Garnet Complex Ca,Fe,Mg,Al silicate

Hornblende Complex Na,Ca,Fe,Mg,Al silicate

Pyroxene Ca(Mg,Fe)Si2O6

Talc Mg3Si4O10(OH)2

Biotite K(Mg,Fe)3AlSi3O10(OH)2

Muscovite KAl3Si3O10(OH)2

Chlorite (Mg,Fe)5Al2Si3O10(OH)8

Quartz SiO2

Plagioclase (Na,Ca)Al1 2Si2 3O8

Orthoclase KAlSi3O8

We will go through each of these minerals in some detail and discuss their physical properties. As we do so you will see that there are broad similarities between minerals in similar anionic groups, and that it is not necessary to describe all of a particular mineral's physical properties in order to identify it. This approach is used in the unknown mineral key that will be given to you during lab. Try using the key to "identify" some of the known minerals in the tray to make sure that you understand how it works.


The problem with the mineral key is that it can only be used to identify the nineteen minerals for which it was constructed. Thus mineral identifications made using this key should be considered as hypotheses that require confirmation. Confirmation means checking the hypothesized mineral identification against all of the known properties for that mineral as listed in Appendix 3 in the back of your text. If there are major discrepancies between the description of an hypothesized mineral and its actual properties, then the mineral may be one of the more than three thousand less common minerals that are not covered by the key. The key cannot be used blindly! All identifications should be checked against the more complete description of mineral properties in your textbook.

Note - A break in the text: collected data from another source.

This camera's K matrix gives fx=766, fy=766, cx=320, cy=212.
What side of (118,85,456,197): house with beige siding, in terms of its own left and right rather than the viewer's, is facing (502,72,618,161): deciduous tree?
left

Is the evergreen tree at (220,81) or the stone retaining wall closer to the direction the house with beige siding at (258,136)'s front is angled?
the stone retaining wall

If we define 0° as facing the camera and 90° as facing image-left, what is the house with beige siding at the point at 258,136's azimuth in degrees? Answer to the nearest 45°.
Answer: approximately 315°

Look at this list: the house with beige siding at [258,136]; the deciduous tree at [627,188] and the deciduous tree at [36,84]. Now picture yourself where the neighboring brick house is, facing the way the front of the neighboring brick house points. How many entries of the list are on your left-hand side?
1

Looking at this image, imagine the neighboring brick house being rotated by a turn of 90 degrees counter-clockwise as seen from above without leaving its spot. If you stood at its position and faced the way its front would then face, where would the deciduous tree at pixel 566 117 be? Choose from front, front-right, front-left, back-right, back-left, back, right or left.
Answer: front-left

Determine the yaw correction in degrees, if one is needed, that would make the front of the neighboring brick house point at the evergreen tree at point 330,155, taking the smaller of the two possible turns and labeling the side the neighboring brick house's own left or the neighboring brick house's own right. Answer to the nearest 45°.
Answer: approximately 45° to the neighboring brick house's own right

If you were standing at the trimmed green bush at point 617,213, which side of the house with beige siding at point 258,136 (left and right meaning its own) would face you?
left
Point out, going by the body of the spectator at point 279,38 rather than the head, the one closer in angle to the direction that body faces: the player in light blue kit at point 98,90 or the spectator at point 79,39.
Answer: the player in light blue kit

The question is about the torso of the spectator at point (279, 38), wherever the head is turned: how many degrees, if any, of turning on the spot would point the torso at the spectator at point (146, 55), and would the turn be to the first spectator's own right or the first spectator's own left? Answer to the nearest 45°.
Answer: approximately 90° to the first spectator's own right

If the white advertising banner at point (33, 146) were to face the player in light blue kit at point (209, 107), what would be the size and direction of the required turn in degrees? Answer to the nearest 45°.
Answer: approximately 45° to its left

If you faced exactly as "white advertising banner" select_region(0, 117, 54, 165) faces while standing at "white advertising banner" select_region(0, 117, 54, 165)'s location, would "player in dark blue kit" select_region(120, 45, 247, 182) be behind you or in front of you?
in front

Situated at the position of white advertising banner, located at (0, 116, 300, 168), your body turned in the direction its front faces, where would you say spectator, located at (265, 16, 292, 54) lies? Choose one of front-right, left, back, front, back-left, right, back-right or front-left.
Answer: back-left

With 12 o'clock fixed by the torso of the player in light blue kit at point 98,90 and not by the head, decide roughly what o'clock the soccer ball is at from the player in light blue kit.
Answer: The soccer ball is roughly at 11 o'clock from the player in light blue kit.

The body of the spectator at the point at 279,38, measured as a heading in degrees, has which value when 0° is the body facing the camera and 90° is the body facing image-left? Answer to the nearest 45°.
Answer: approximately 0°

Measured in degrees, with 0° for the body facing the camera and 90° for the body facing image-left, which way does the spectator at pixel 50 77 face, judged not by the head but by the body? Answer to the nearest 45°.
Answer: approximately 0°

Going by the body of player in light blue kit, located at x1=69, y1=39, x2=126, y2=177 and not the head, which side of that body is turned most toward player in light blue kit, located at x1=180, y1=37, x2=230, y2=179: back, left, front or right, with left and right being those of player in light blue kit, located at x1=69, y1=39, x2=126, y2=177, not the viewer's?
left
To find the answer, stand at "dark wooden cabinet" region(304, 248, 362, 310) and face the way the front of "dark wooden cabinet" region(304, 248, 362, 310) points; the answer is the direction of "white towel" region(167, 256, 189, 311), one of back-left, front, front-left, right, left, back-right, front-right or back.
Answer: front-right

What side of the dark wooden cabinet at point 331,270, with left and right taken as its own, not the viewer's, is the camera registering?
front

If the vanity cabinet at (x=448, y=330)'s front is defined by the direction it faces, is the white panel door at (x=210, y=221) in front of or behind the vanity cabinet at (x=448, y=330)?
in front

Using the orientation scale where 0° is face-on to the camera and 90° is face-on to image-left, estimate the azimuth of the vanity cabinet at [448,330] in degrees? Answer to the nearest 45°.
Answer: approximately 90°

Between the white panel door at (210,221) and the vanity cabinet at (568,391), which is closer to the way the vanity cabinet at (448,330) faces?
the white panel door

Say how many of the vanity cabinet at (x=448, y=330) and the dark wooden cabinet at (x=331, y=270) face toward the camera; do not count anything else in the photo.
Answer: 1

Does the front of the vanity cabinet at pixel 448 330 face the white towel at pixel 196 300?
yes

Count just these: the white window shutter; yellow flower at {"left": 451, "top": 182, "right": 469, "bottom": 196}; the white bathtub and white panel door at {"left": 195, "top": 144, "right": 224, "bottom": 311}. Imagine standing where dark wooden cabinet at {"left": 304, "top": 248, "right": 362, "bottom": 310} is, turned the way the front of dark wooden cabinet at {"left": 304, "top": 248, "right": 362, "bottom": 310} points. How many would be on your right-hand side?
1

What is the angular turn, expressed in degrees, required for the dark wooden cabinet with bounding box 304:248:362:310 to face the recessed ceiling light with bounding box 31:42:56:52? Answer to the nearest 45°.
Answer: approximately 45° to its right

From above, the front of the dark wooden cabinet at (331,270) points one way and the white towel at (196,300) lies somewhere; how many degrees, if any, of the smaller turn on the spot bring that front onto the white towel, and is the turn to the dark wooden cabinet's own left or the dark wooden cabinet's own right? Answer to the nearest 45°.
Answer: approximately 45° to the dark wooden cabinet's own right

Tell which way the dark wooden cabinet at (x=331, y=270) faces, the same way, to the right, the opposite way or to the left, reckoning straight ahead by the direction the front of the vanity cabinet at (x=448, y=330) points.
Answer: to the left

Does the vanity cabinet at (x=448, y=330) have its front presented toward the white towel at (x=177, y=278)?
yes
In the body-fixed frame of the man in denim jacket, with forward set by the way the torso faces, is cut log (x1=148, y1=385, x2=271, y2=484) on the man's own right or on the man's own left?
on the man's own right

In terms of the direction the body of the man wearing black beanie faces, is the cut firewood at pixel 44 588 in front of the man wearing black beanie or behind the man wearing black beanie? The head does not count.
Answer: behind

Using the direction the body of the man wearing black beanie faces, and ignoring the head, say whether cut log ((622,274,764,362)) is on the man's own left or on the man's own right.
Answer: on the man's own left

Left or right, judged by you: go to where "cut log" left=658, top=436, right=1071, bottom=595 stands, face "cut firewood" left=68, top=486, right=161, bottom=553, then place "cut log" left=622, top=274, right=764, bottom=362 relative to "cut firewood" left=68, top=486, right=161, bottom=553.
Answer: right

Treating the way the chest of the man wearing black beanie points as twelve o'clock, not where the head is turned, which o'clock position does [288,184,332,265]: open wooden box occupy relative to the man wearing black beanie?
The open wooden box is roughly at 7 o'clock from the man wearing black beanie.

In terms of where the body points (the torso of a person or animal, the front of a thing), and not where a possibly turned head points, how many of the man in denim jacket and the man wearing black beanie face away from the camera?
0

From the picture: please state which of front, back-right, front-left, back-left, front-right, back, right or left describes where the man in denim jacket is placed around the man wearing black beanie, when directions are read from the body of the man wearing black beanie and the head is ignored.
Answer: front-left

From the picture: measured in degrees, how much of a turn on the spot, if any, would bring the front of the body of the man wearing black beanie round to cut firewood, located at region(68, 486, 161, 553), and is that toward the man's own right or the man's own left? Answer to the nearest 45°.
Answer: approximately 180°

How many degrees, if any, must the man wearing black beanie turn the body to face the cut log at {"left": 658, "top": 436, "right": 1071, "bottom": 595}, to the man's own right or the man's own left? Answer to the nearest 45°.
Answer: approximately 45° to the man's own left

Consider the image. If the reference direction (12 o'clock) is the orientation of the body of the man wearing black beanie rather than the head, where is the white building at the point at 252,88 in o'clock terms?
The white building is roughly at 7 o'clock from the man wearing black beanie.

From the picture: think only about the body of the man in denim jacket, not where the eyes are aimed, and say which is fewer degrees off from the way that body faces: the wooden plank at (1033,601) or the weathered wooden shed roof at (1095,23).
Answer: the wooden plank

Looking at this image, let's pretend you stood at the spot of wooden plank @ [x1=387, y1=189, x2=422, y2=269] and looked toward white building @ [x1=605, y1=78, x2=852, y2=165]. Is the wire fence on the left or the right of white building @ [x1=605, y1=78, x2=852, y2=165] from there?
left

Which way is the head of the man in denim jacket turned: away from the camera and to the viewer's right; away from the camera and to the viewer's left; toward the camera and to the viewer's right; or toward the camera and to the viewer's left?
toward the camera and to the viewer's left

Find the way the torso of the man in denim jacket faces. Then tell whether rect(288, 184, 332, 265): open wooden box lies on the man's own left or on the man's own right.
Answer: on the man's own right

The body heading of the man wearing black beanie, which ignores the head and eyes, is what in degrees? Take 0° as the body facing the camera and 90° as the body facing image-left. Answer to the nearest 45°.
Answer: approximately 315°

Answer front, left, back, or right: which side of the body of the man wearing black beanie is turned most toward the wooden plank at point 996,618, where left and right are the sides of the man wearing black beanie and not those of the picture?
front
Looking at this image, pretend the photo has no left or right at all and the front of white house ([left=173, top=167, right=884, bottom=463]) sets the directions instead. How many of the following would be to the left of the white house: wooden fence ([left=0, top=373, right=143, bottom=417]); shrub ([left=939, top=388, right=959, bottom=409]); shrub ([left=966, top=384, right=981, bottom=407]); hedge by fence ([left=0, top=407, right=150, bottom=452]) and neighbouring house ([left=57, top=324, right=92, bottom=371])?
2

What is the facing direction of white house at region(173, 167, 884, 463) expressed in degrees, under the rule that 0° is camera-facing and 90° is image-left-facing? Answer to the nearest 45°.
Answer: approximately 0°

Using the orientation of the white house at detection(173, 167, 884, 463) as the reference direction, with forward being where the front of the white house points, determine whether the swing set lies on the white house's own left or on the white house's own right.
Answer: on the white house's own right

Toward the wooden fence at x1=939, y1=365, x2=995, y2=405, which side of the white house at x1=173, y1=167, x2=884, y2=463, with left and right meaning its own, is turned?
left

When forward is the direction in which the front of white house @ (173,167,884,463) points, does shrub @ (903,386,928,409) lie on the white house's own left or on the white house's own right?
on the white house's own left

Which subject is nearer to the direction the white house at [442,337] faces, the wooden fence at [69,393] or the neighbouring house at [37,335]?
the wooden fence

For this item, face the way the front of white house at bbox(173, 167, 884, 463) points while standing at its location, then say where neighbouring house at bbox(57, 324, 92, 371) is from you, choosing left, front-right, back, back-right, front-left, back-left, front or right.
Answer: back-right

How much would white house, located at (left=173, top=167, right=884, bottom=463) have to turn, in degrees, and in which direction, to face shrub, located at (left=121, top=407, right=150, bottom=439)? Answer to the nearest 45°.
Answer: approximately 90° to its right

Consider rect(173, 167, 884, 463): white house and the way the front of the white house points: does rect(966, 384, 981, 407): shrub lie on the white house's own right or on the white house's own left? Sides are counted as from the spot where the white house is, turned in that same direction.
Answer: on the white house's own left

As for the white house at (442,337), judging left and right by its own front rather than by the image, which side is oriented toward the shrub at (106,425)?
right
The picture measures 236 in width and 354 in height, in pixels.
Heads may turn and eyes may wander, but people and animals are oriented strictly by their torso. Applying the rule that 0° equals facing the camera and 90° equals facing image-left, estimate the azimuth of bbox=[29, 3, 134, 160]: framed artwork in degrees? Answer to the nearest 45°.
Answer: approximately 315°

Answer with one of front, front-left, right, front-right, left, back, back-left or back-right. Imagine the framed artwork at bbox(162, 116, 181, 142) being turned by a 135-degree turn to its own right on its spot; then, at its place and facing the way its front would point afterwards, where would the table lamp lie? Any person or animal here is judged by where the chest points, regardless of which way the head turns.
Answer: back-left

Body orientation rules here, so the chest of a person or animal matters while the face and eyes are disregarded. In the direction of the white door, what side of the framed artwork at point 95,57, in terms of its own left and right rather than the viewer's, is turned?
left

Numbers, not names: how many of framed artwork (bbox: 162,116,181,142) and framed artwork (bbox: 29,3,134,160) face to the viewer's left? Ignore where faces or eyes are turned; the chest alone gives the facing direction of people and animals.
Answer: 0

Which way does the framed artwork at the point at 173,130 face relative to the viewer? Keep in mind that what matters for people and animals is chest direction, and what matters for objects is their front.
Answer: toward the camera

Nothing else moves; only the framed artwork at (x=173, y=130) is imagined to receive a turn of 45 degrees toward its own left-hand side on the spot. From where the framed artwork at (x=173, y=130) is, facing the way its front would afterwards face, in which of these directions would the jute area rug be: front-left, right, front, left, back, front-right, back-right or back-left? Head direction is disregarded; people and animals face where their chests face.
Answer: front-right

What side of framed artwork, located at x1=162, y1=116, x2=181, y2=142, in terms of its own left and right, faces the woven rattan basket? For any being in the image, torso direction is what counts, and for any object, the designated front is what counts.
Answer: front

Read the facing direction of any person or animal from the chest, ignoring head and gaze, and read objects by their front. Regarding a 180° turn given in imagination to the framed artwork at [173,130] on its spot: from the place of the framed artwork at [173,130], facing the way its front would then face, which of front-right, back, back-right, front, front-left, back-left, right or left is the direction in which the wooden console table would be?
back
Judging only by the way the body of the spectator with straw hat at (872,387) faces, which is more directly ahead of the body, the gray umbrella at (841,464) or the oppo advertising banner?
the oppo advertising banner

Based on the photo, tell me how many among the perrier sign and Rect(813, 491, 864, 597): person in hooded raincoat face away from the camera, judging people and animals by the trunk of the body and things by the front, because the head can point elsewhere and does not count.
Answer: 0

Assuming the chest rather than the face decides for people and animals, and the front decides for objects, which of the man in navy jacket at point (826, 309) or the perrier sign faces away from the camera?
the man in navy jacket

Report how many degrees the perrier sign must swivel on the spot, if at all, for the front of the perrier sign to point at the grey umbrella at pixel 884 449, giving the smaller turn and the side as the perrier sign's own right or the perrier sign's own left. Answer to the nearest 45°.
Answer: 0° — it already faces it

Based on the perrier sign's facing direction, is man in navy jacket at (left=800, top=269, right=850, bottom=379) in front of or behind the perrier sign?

When you are confident in your ability to use the key, you will take a quiz to demonstrate that you can identify the minerals in the key. This quiz will not be graded, but you must pass it before you can leave lab.



For Next Week: A Quiz!


Part of your grade for this lab will depend upon a mineral identification quiz. This quiz will ask you to apply some of the terminology that we discussed today and to identify several unknown minerals. You will take the quiz outside of lab; sign-up sheets will be posted in lab. To help you study for the quiz, the mineral samples used in lab will be left out where you may examine them.